By contrast, models produced by researchers in the tails of the distribution will more often be evaluated by researchers further away from their ideological view. Those models may be judged as poorly framed or unbalanced—not because they violate statistical standards, but because they depart from the modal conception of what the broadly framed question is about. Under these conditions, lower average quality scores for researchers with more extreme priors may reflect distance from the dominant framing, not inferior analytical practice. B&B, however, argued the results show that being ideologically in the middle produced higher quality research.

The issue here is not bias but design. When both peer reviewers and reviewees are drawn from the same population, and when quality is assessed without a fixed external benchmark for what counts as a good answer to the question, peer scores inevitably track conformity to the field’s modal worldview. Interpreting these scores as evidence that ideology degrades research quality is wrong.

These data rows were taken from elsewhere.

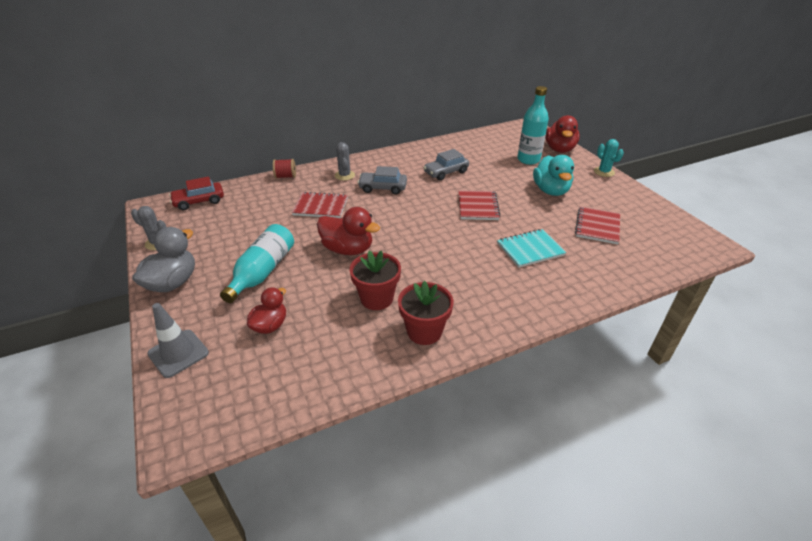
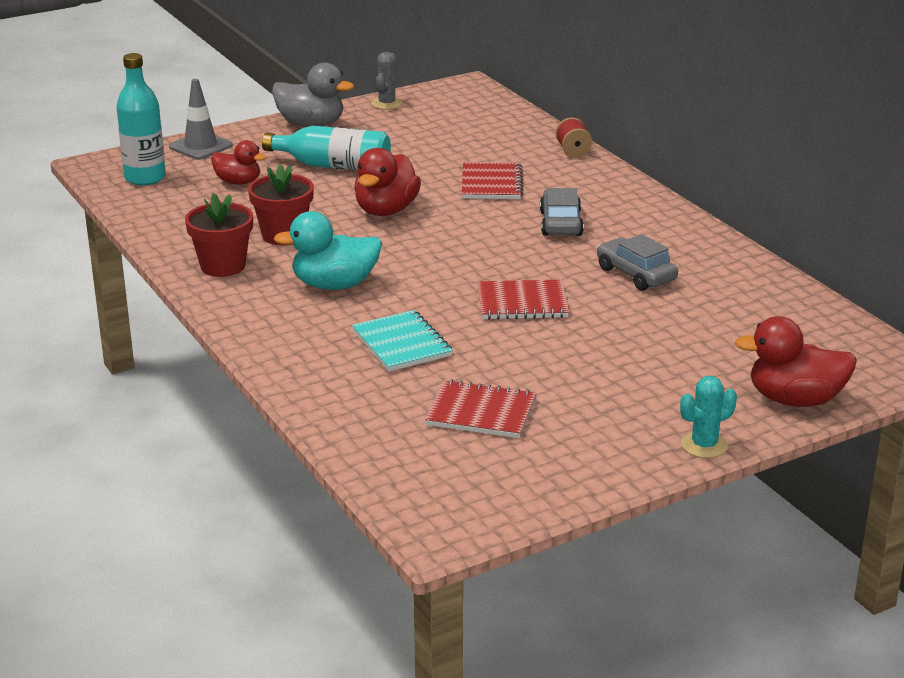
camera: 85 degrees right, 10 degrees down
red car [169,176,224,210] -> none
grey cactus [335,142,355,181] -> none
turquoise bottle [517,86,549,165] -> turquoise bottle moved to [116,53,166,185]
turquoise duck [533,155,574,196] -> turquoise duck moved to [274,211,382,290]

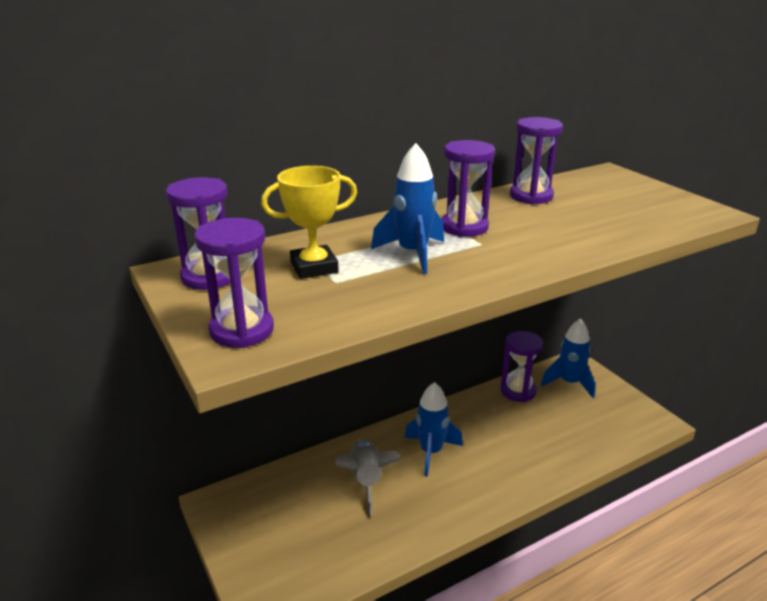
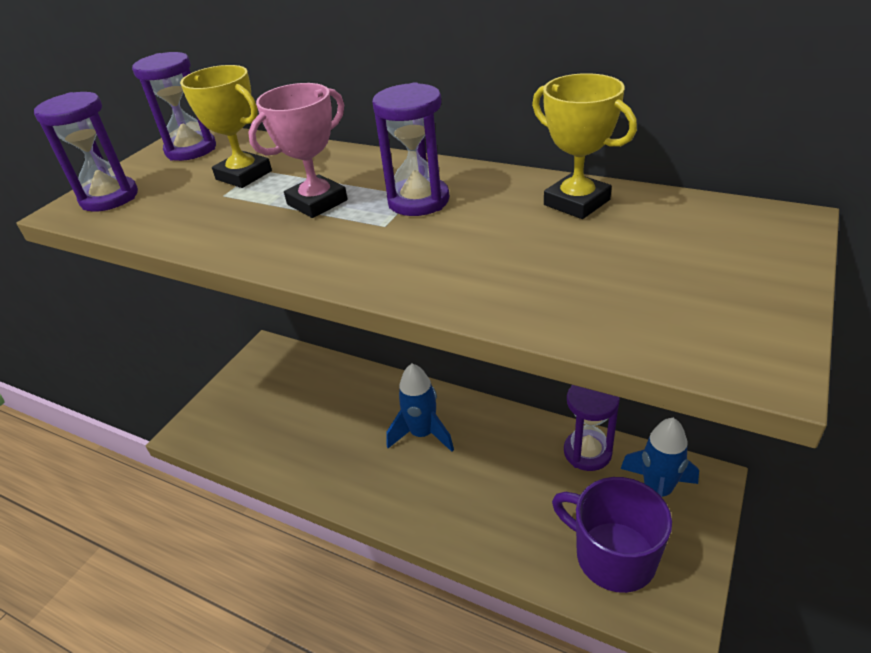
camera: 60 degrees right, 10 degrees up
grey rocket [335,440,402,515] -> none
blue rocket [371,143,444,274] -> pink trophy [248,83,348,218]
purple hourglass [510,117,563,204] -> yellow trophy [532,73,637,219]
none -> purple mug [552,477,672,593]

B&B’s paper is useful. It shows that ideological commitments are associated with the questions that researchers answer. Cleanly, that is as far as it goes. Researchers answer the questions they think are important. The small, accurate interpretation is not as impressive a finding as “ideology drives interpretation”, but B&B’s research is most valuable where it is most restrained. The further it moves from firm ground describing correlations in researchers’ modelling choices towards the quick-sand of diagnosing ideological distortion of inference, the worse it gets. What they present as evidence of bias is more reasonably understood as evidence that their framing question itself was never well defined. Through its narrative style, and not withstanding quiet abjurations against causal inference, the paper invites the conclusion that researchers working on a divisive, politically salient topics simply find what their ideologies lead them to find. And taken at face-value, it licenses the distrust of empirical research on contested policy questions.